The team also signed Ereck Flowers this offseason. A first-round pick of the Giants in 2015, Flowers was awful in New York and was cut midway through last season. Jacksonville picked him up and he played decent with the Jaguars to finish the year. 

There was talk that Flowers could push for the left guard spot, and he might. But he also might serve as depth at tackle, especially considering the Redskins lost Ty Nsekhe to the Bills in free agency. 

For parts of three seasons, Nsekhe has been a valuable backup in Washington, filling in for both Williams and Moses and occasionally at the guard spot. With Nsekhe gone, second-year pro Geron Christian will need to show much more than he did as a rookie, but his development will be hampered as he returns from a major knee injury suffered last year. This offseason, the team also agreed to terms with Tony Bergstrom, a depth player with some versatility, who also dealt with his own injury struggles.

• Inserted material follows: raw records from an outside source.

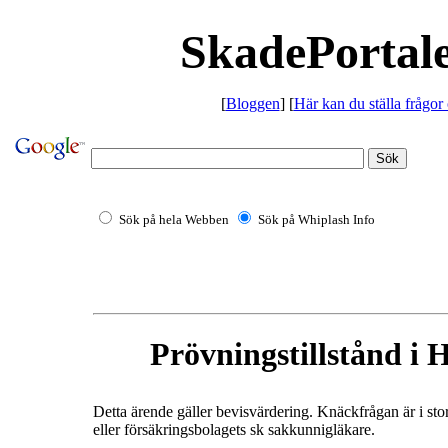
SkadePortale
[
Bloggen
] [
Här kan du ställa frågor
Sök på hela Webben
Sök på Whiplash Info
Prövningstillstånd i 
Detta ärende gäller bevisvärdering. Knäckfrågan är i stort
eller försäkringsbolagets sk sakkunnigläkare.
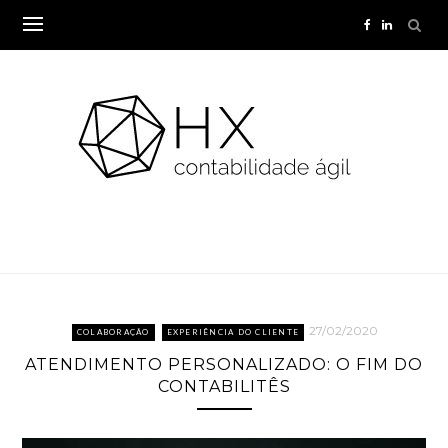
Skip
to
content
27/02/2020
COLABORAÇÃO
EXPERIÊNCIA DO CLIENTE
ATENDIMENTO PERSONALIZADO: O FIM DO
CONTABILITÊS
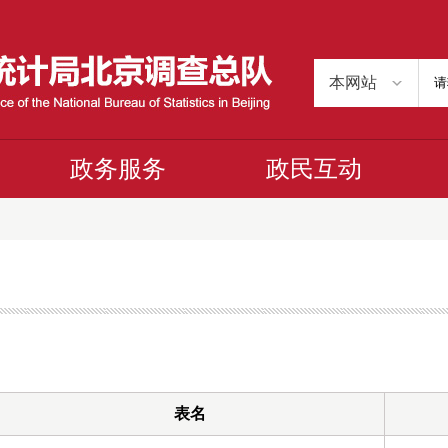
政务服务
政民互动
表名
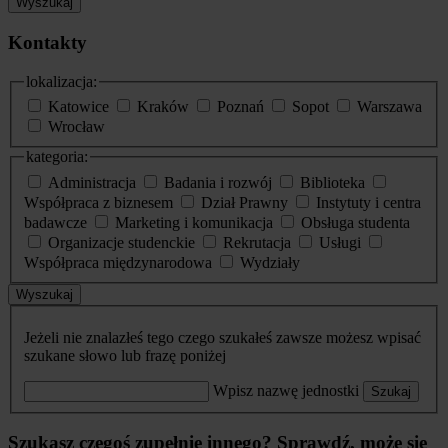
Wyszukaj
Kontakty
lokalizacja:
Katowice
Kraków
Poznań
Sopot
Warszawa
Wrocław
kategoria:
Administracja
Badania i rozwój
Biblioteka
Współpraca z biznesem
Dział Prawny
Instytuty i centra
badawcze
Marketing i komunikacja
Obsługa studenta
Organizacje studenckie
Rekrutacja
Usługi
Współpraca międzynarodowa
Wydziały
Wyszukaj
Jeżeli nie znalazłeś tego czego szukałeś zawsze możesz wpisać
szukane słowo lub frazę poniżej
Wpisz nazwę jednostki
Szukaj
Szukasz czegoś zupełnie innego? Sprawdź, może się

The real ceiling of the Redskins offensive line will be determined by what players can stay healthy. That just hasn’t happened in Washington for the last two seasons, and in turn, it has submarined promising seasons. 

Fix the injuries, and offensively, the product should be significantly better; run the ball more effectively, use play action more effectively, throw the ball more effectively. 

As the reality of rookie quarterback Dwayne Haskins starting for the Redskins this fall becomes more apparent, it should also become more obvious how important a healthy offensive line will be to his success. And it’s just too early to know if that will be the case. 

When everyone is healthy, the ‘Skins have a top five offensive line in the NFL. 

But when will everyone be healthy? The last few years that doesn’t last long.